- Glue version: 4.0
- the Python codes that occurs the error:
df.select([col(c).cast("string") for c in df.columns]).repartition(1).write.mode('overwrite').option('header', 'true').csv(tmp_dir)
2024-08-22 23:24:09,120 ERROR [main] glue.ProcessLauncher (Logging.scala:logError(77)): Error from Python:Traceback (most recent call last):
File "/tmp/find-existing-patients-job.script.py", line 473, in <module>
s3_key = csv_utils.save_output_csv_to_s3(output_df,output_s3_bucket,output_s3_folder,file_name)
File "/tmp/utilities-1-py3-none-any.whl/utilities/csv_utils.py", line 16, in save_output_csv_to_s3
.mode('overwrite').option('header', 'true').csv(tmp_dir)

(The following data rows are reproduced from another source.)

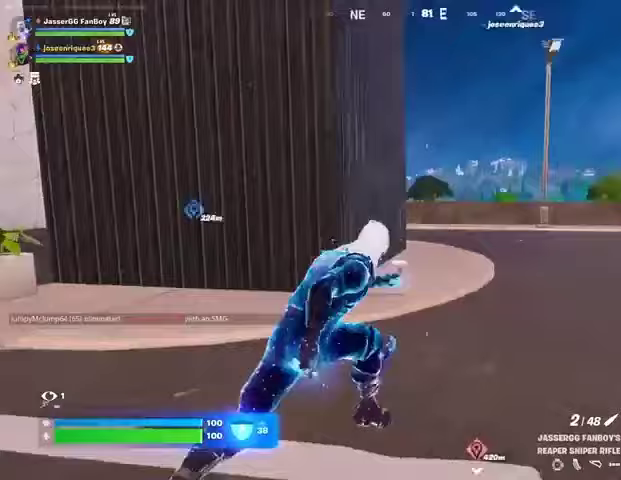
Gameplay with a controller (PlayStation layout); each line is a JSON object with the inputs held at the frame after it. "events" lists button and stick changes between this image and that frame as [ms after this image, input, new state], when the widget could be followed in between.
{"buttons": [], "left_stick": "up-right", "right_stick": "center", "events": [[67, "right_stick", "center"], [367, "R1", "down"], [400, "R1", "up"]]}
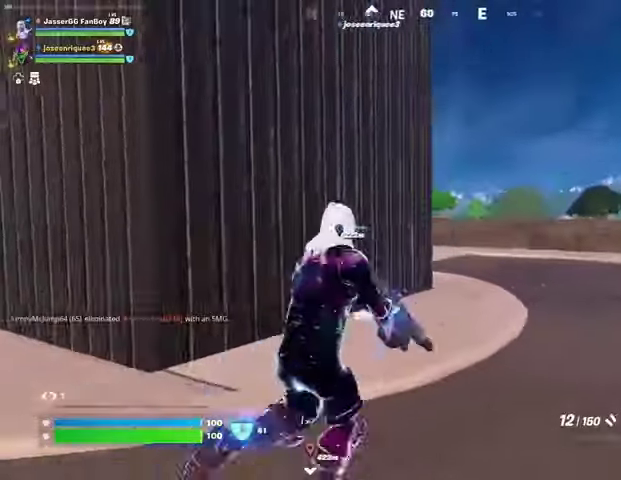
{"buttons": [], "left_stick": "up-right", "right_stick": "center", "events": [[100, "right_stick", "left"], [200, "right_stick", "center"]]}
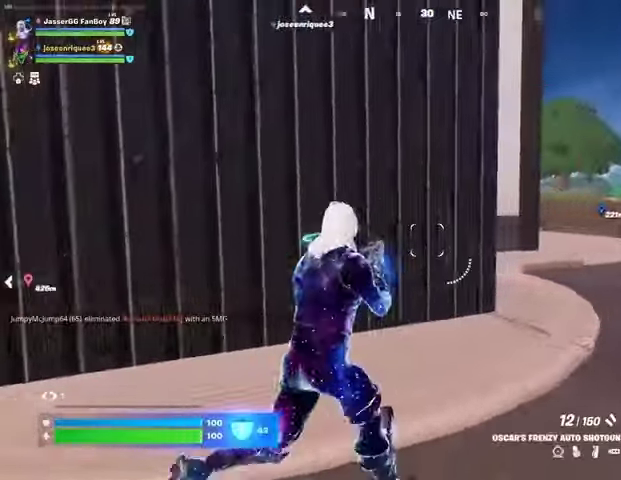
{"buttons": [], "left_stick": "up-right", "right_stick": "center", "events": [[333, "right_stick", "left"], [467, "right_stick", "center"]]}
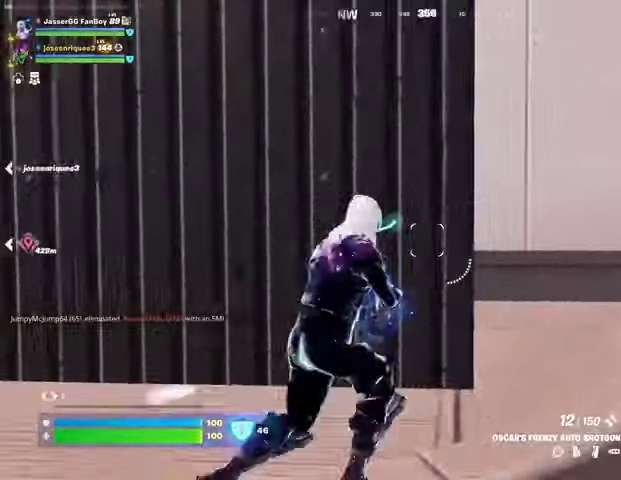
{"buttons": [], "left_stick": "up-right", "right_stick": "right", "events": [[133, "right_stick", "left"], [333, "right_stick", "center"], [400, "right_stick", "right"]]}
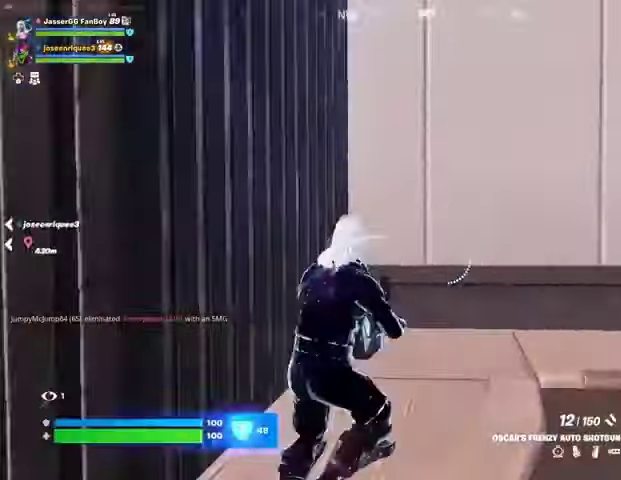
{"buttons": [], "left_stick": "up-right", "right_stick": "left", "events": [[67, "L3", "down"], [167, "right_stick", "center"], [200, "L3", "up"], [233, "right_stick", "left"], [367, "right_stick", "center"], [500, "right_stick", "left"]]}
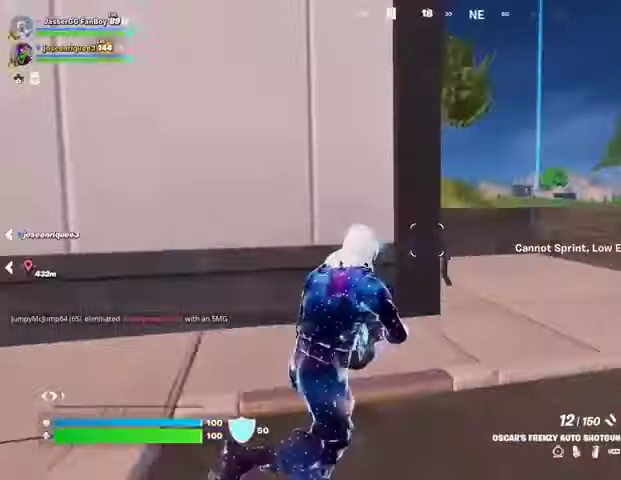
{"buttons": [], "left_stick": "up-right", "right_stick": "left", "events": [[133, "right_stick", "center"], [333, "right_stick", "left"]]}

File "/opt/amazon/spark/python/lib/pyspark.zip/pyspark/sql/readwriter.py", line 1240, in csv
self._jwrite.csv(path)
File "/opt/amazon/spark/python/lib/py4j-0.10.9.5-src.zip/py4j/java_gateway.py", line 1321, in __call__
return_value = get_return_value(
File "/opt/amazon/spark/python/lib/pyspark.zip/pyspark/sql/utils.py", line 190, in deco
return f(*a, **kw)
File "/opt/amazon/spark/python/lib/py4j-0.10.9.5-src.zip/py4j/protocol.py", line 326, in get_return_value
raise Py4JJavaError(
py4j.protocol.Py4JJavaError: An error occurred while calling o1257.csv.
: org.apache.spark.SparkException: Job aborted.
at org.apache.spark.sql.errors.QueryExecutionErrors$.jobAbortedError(QueryExecutionErrors.scala:638)
...
at java.lang.Thread.run(Thread.java:750)
Caused by: org.apache.spark.SparkException: Job aborted due to stage failure: Task 1 in stage 35.0 failed 4 times, most recent failure: Lost task 1.3 in stage 35.0 (TID 42) (192.168.120.150 executor 2): java.net.SocketException: Connection reset
at java.net.SocketInputStream.read(SocketInputStream.java:210)
...
at java.util.concurrent.ThreadPoolExecutor$Worker.run(ThreadPoolExecutor.java:624)
at java.lang.Thread.run(Thread.java:750)
Driver stacktrace:
at org.apache.spark.scheduler.DAGScheduler.failJobAndIndependentStages(DAGScheduler.scala:2863)
at org.apache.spark.scheduler.DAGScheduler.$anonfun$abortStage$2(DAGScheduler.scala:2799)
...
at org.apache.spark.sql.execution.SparkPlan.execute(SparkPlan.scala:209)
at org.apache.spark.sql.execution.datasources.FileFormatWriter$.write(FileFormatWriter.scala:213)
... 48 more
Caused by: java.net.SocketException: Connection reset
at java.net.SocketInputStream.read(SocketInputStream.java:210)
...
at java.util.concurrent.ThreadPoolExecutor.runWorker(ThreadPoolExecutor.java:1149)
at java.util.concurrent.ThreadPoolExecutor$Worker.run(ThreadPoolExecutor.java:624)
... 1 more
During handling of the above exception, another exception occurred:
Traceback (most recent call last):
File "/tmp/find-existing-patients-job.script.py", line 479, in <module>
sys.exit(1)
SystemExit: 1
- File size we are trying to save: 47 Mo
- Please note that this error occurred only once in our environment. We tried to reproduce the same error with the same file, but it did not occur.